* **TASK TO COMPLETE**:
The answer must repeat every record exactly, with all pictures omitted.

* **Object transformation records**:

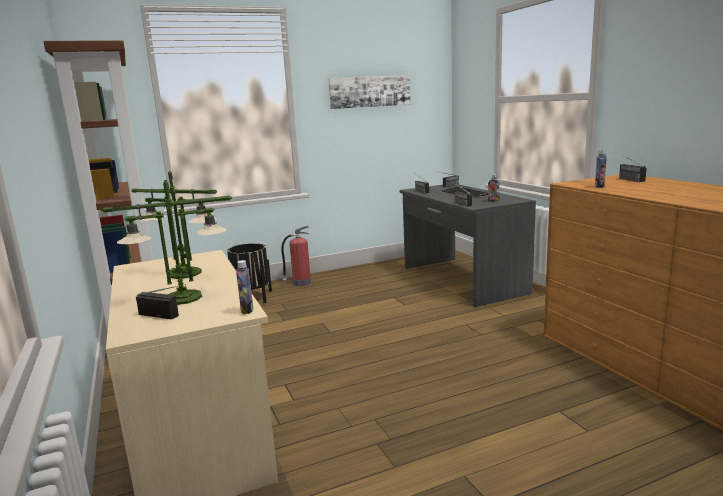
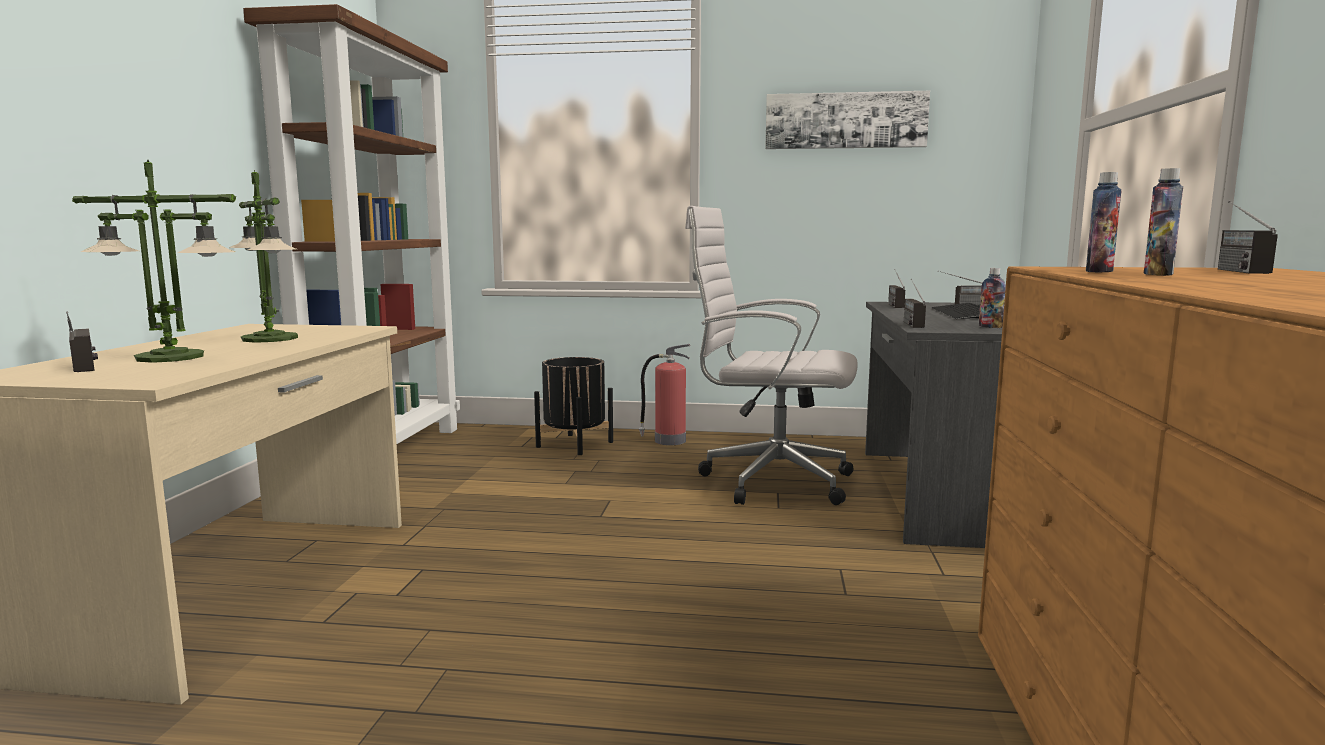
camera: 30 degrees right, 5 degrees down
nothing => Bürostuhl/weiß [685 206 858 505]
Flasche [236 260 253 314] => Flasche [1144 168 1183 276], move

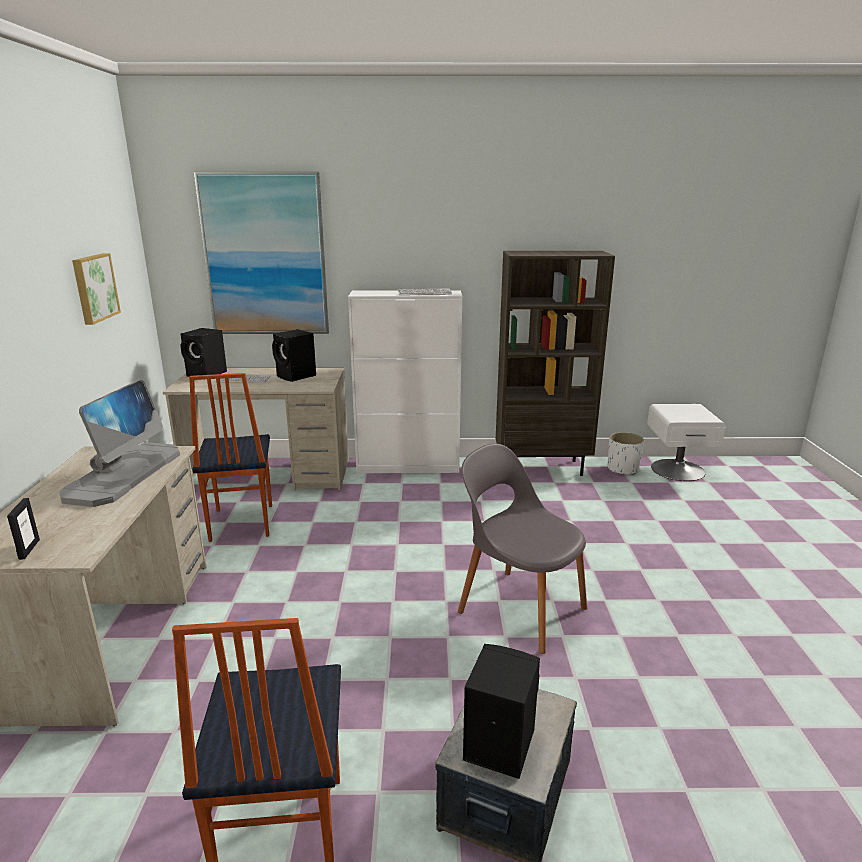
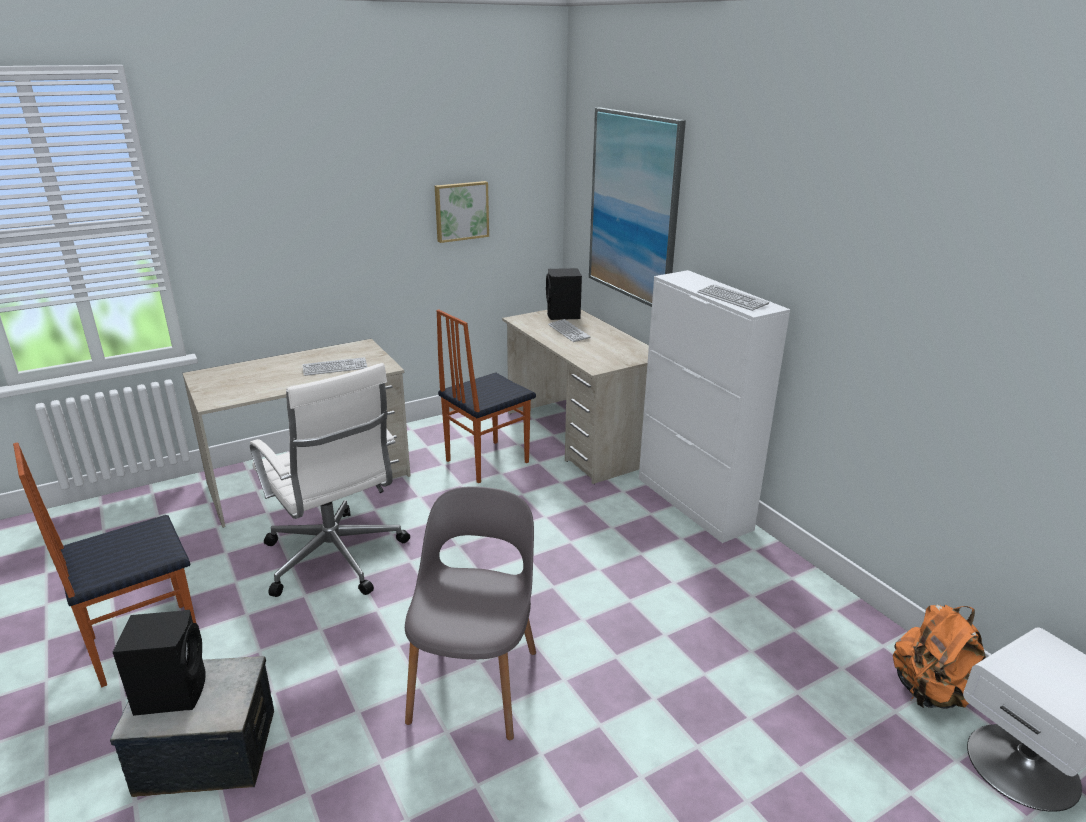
camera: 60 degrees right, 5 degrees up
nothing => Bürostuhl/weiß [250 363 410 597]
Monitor [59 380 180 507] => Tastatur [302 357 368 376]
Pflanzkübel/weiß [608 432 644 475] => Rucksack/orange [893 604 986 709]
Bilderrahmen [7 498 40 560] => nothing
Lautsprecher/schwarz [272 329 316 382] => nothing
Bücherregal/braun [496 251 615 476] => nothing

* **ANSWER TO THE PROBLEM**:
camera: 30 degrees right, 5 degrees down
nothing => Bürostuhl/weiß [685 206 858 505]
Flasche [236 260 253 314] => Flasche [1144 168 1183 276], move

camera: 60 degrees right, 5 degrees up
nothing => Bürostuhl/weiß [250 363 410 597]
Monitor [59 380 180 507] => Tastatur [302 357 368 376]
Pflanzkübel/weiß [608 432 644 475] => Rucksack/orange [893 604 986 709]
Bilderrahmen [7 498 40 560] => nothing
Lautsprecher/schwarz [272 329 316 382] => nothing
Bücherregal/braun [496 251 615 476] => nothing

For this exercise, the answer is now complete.